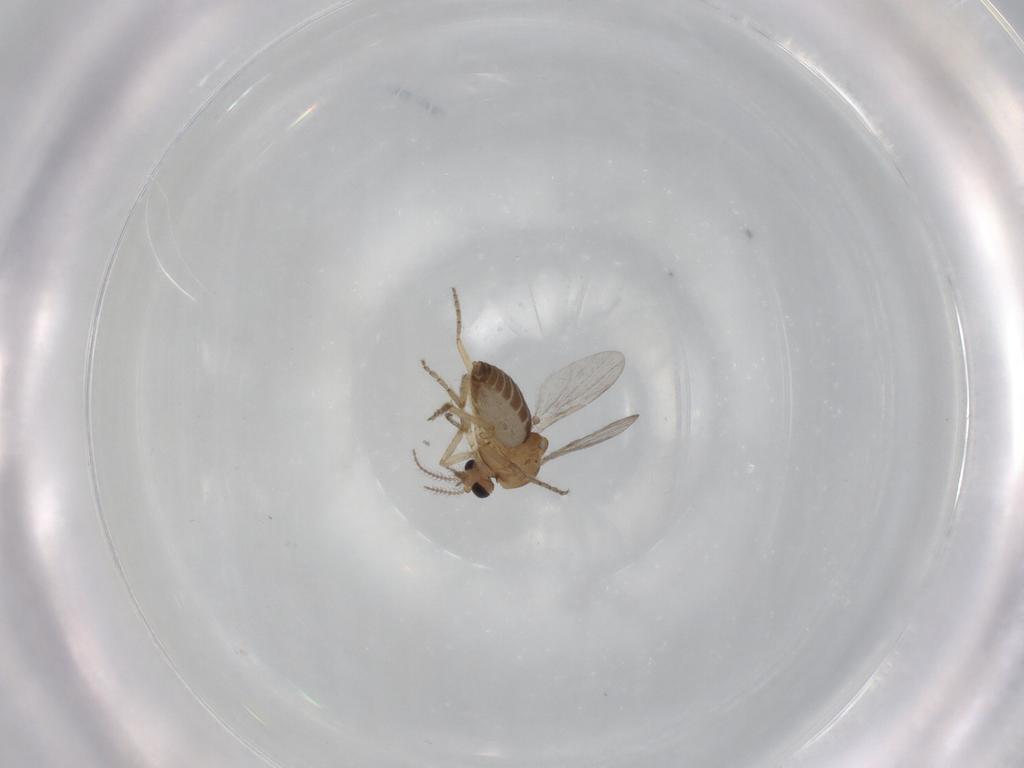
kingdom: Animalia
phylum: Arthropoda
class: Insecta
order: Diptera
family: Ceratopogonidae
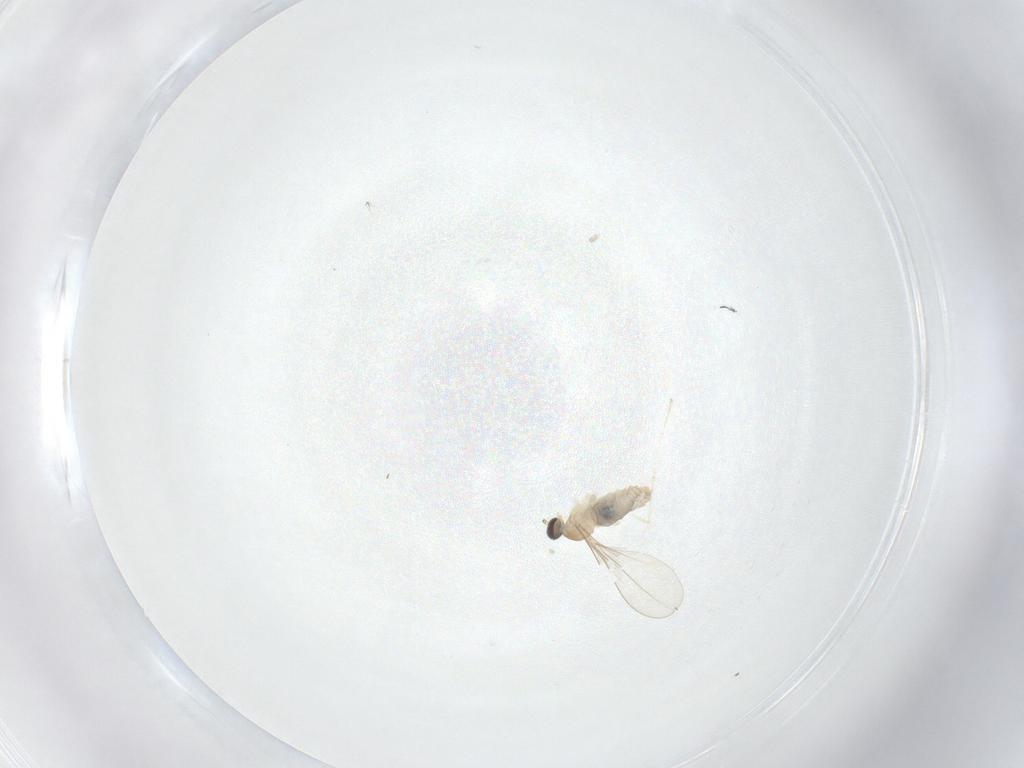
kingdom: Animalia
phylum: Arthropoda
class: Insecta
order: Diptera
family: Cecidomyiidae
****
* **WRITTEN PROBLEM**:
Reproduce every line of the material above word for word, omitting the pictures.

* **EXPECTED ANSWER**:
kingdom: Animalia
phylum: Arthropoda
class: Insecta
order: Diptera
family: Ceratopogonidae
kingdom: Animalia
phylum: Arthropoda
class: Insecta
order: Diptera
family: Cecidomyiidae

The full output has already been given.